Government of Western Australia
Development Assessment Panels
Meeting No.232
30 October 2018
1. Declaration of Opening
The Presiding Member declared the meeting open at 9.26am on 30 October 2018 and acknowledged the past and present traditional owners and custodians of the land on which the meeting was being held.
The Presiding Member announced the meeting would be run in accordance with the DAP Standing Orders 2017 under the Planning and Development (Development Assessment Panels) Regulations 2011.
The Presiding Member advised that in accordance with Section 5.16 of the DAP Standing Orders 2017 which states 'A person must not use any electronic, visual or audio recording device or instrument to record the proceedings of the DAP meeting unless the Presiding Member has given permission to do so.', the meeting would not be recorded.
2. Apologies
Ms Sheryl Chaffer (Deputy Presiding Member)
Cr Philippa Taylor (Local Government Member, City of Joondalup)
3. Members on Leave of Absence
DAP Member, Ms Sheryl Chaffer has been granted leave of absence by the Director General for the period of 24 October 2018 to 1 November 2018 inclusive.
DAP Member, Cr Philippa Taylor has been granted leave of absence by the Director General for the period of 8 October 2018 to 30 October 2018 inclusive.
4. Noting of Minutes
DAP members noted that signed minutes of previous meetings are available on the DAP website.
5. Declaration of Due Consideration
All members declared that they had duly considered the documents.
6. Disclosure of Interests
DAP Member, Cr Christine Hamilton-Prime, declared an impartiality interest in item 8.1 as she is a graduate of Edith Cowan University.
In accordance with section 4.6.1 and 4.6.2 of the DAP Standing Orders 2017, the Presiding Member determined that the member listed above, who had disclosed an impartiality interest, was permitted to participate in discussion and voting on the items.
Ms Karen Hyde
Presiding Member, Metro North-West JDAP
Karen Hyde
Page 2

────

● PROMPT
Among the records, count every line where "inclusive" appears. Reply with the total alone.

● RESULT
2